Back in August, she booked a vacation for herself, her 11-year-old son and her 72-year-old mother to visit Vietnam during March break.
As the coronavirus spread beyond China, Savoie decided to cancel her trip, concerned about her mother, who already suffers from diabetes and asthma.
“I would never be able to forgive myself if we go and she gets sick.”
Savoie had purchased cancellation insurance and was disappointed when her provider refused to reimburse her for the $2,590 she spent on plane tickets — because Vietnam isn’t on Canada’s travel advisory list.
“Why do we bother buying travel insurance?” said a frustrated Savoie. “I would have expected that they would at least reimburse me a portion of it.”
She pointed out that her flight had a stopover in Taiwan which, according to China, is part of that country. However, while the Canadian government has posted an advisory against non-essential travel to China, Taiwan, which is listed separately, has no travel restrictions.
For travellers who want bullet-proof protection, some insurance providers offer a “cancel for any reason” option.
Firestone said he’s not a fan of this option because it’s pricey and won’t cover the full cost of a cancelled trip.
“It’s so outrageously expensive that it just doesn’t make sense.”
He does recommend getting medical insurance while travelling, which Firestone said should still provide coverage if you happen to catch the coronavirus — as long as you’re not visiting a country that’s already on Canada’s travel advisory list.
Another way travellers can protect themselves is to book with a travel provider that offers a flexible cancellation or change policy during the coronavirus outbreak.
Air Canada, WestJet, Air Transat and Sunwing each recently announced that customers who book a flight or, in some cases, a vacation package, for a specific period in March can make changes without paying a change fee.
Some cruise lines are also temporarily revising their cancellation policies, which is timely considering the federal government recently advised that all Canadians avoid cruise ship travel due the the ongoing coronavirus outbreak.
For a period of time, Viking Cruises is waiving cancellation fees for customers and Princess Cruises and Carnival Cruise Line will reimburse any change fees in the form of a future cruise credit.
Carnival is also offering an incentive for passengers to not cancel. According to the company, customers booked on a cruise departing before April 1 will receive up to $200 US in credit to spend on the ship — as long as they don’t change their cruise date.
More travel providers may start loosening their cancellation policies or offering incentives to book right now, so travellers should shop around before booking a trip during these uncertain times.

——————————

Quote the passage on travel insurance and the coronavirus word for word, starting at "Savoie had purchased" and ending at "a cancelled trip.".

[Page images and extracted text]

——————————

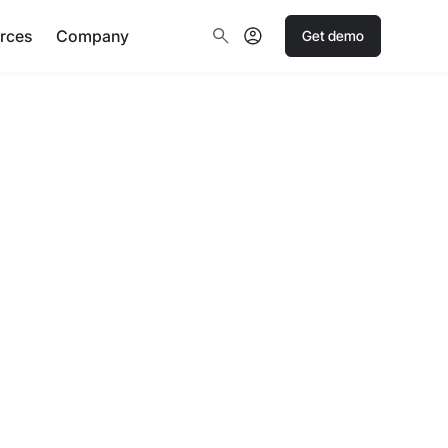
rces
Company
Get demo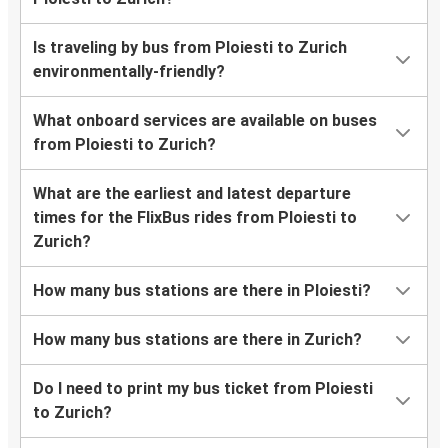
Is traveling by bus from Ploiesti to Zurich
environmentally-friendly?
What onboard services are available on buses
from Ploiesti to Zurich?
What are the earliest and latest departure
times for the FlixBus rides from Ploiesti to
Zurich?
How many bus stations are there in Ploiesti?
How many bus stations are there in Zurich?
Do I need to print my bus ticket from Ploiesti
to Zurich?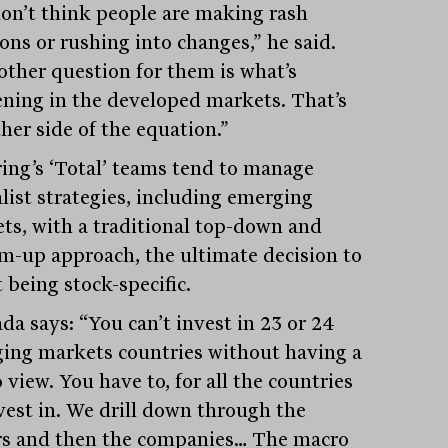
on’t think people are making rash
ons or rushing into changes,” he said.
other question for them is what’s
ning in the developed markets. That’s
her side of the equation.”
ring’s ‘Total’ teams tend to manage
alist strategies, including emerging
ts, with a traditional top-down and
m-up approach, the ultimate decision to
 being stock-specific.
da says: “You can’t invest in 23 or 24
ing markets countries without having a
view. You have to, for all the countries
vest in. We drill down through the
rs and then the companies… The macro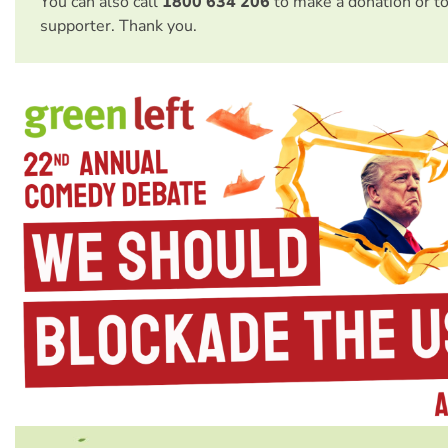
You can also call
1800 634 206
to make a donation or t
supporter. Thank you.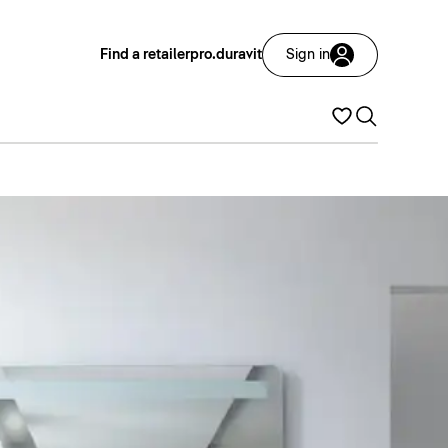
Find a retailer
pro.duravit
Sign in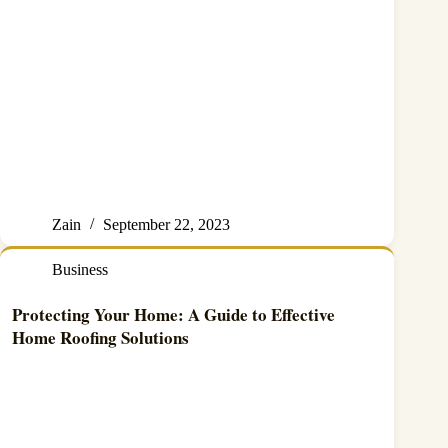
Zain
September 22, 2023
Business
Protecting Your Home: A Guide to Effective
Home Roofing Solutions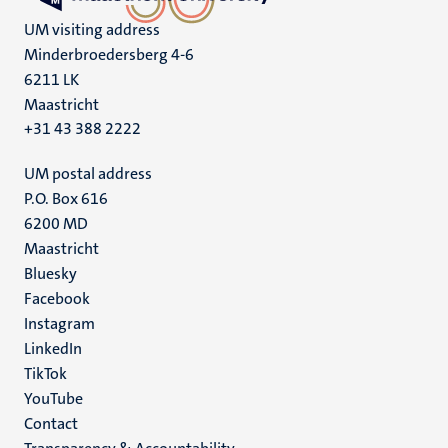
UM visiting address
Minderbroedersberg 4-6
6211 LK
Maastricht
+31 43 388 2222
UM postal address
P.O. Box 616
6200 MD
Maastricht
Social
Bluesky
Facebook
media
Instagram
LinkedIn
TikTok
YouTube
Menu
Contact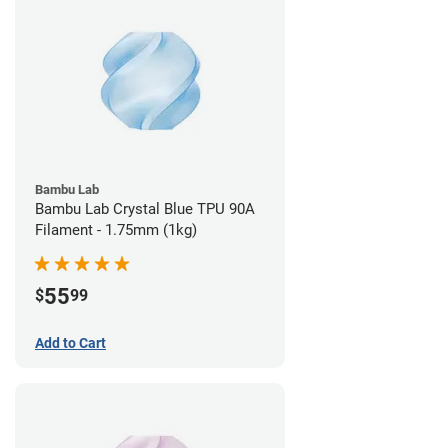
Bambu Lab
Bambu Lab Crystal Blue TPU 90A
Filament - 1.75mm (1kg)
55
$
99
Add to Cart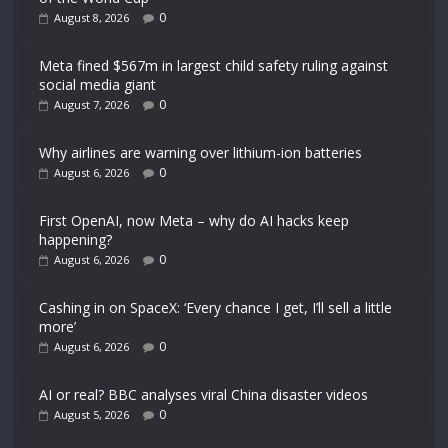
0
August 8, 2026
Meta fined $567m in largest child safety ruling against
social media giant
0
August 7, 2026
Why airlines are warning over lithium-ion batteries
0
August 6, 2026
First OpenAI, now Meta – why do AI hacks keep
happening?
0
August 6, 2026
Cashing in on SpaceX: ‘Every chance I get, I’ll sell a little
more’
0
August 6, 2026
AI or real? BBC analyses viral China disaster videos
0
August 5, 2026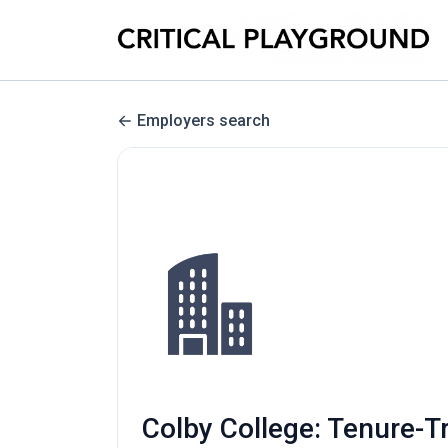
Employers search
Colby College: Tenure-T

——————————

» **Exercise answer**:
Savoie had purchased cancellation insurance and was disappointed when her provider refused to reimburse her for the $2,590 she spent on plane tickets — because Vietnam isn’t on Canada’s travel advisory list.
“Why do we bother buying travel insurance?” said a frustrated Savoie. “I would have expected that they would at least reimburse me a portion of it.”
She pointed out that her flight had a stopover in Taiwan which, according to China, is part of that country. However, while the Canadian government has posted an advisory against non-essential travel to China, Taiwan, which is listed separately, has no travel restrictions.
For travellers who want bullet-proof protection, some insurance providers offer a “cancel for any reason” option.
Firestone said he’s not a fan of this option because it’s pricey and won’t cover the full cost of a cancelled trip.